▸ DESCRIPTION OF THE TASK
Format the lines below as a Markdown table with the columns "No." and "Text", one numbered row per line, skipping blank lines and leaving out the pictures.

▸ Stored data
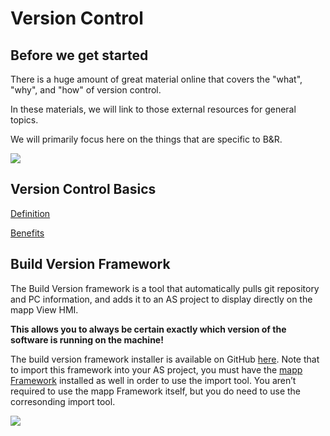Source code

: # Version Control

## Before we get started

There is a huge amount of great material online that covers the "what", "why", and "how" of version control.

In these materials, we will link to those external resources for general topics.

We will primarily focus here on the things that are specific to B&R. 

![](img%5CVersion%20Control1.jpg)

## Version Control Basics

[Definition](https://www.atlassian.com/git/tutorials/what-is-version-control)

[Benefits](https://www.atlassian.com/git/tutorials/source-code-management)


## Build Version Framework

The Build Version framework is a tool that automatically pulls git repository and PC information, and adds it to an AS project to display directly on the mapp View HMI.

**This allows you to always be certain exactly which version of the software is running on the machine!**

The build version framework installer is available on GitHub [here](https://github.com/br-na-pm/BuildVersionProject/releases/tag/V1.0.0)\. Note that to import this framework into your AS project, you must have the [mapp Framework](https://github.com/br-automation-community/mapp-Framework/releases) installed as well in order to use the import tool. You aren’t required to use the mapp Framework itself, but you do need to use the corresonding import tool. 

![](img%5CVersion%20Control4.png)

▸ WRITTEN ANSWER
| No. | Text |
|---|---|
| 1 | Source code |
| 2 | : # Version Control |
| 3 | ## Before we get started |
| 4 | There is a huge amount of great material online that covers the "what", "why", and "how" of version control. |
| 5 | In these materials, we will link to those external resources for general topics. |
| 6 | We will primarily focus here on the things that are specific to B&R.  |
| 7 | ![](img%5CVersion%20Control1.jpg) |
| 8 | ## Version Control Basics |
| 9 | [Definition](https://www.atlassian.com/git/tutorials/what-is-version-control) |
| 10 | [Benefits](https://www.atlassian.com/git/tutorials/source-code-management) |
| 11 | ## Build Version Framework |
| 12 | The Build Version framework is a tool that automatically pulls git repository and PC information, and adds it to an AS project to display directly on the mapp View HMI. |
| 13 | **This allows you to always be certain exactly which version of the software is running on the machine!** |
| 14 | The build version framework installer is available on GitHub [here](https://github.com/br-na-pm/BuildVersionProject/releases/tag/V1.0.0)\. Note that to import this framework into your AS project, you must have the [mapp Framework](https://github.com/br-automation-community/mapp-Framework/releases) installed as well in order to use the import tool. You aren’t required to use the mapp Framework itself, but you do need to use the corresonding import tool.  |
| 15 | ![](img%5CVersion%20Control4.png) |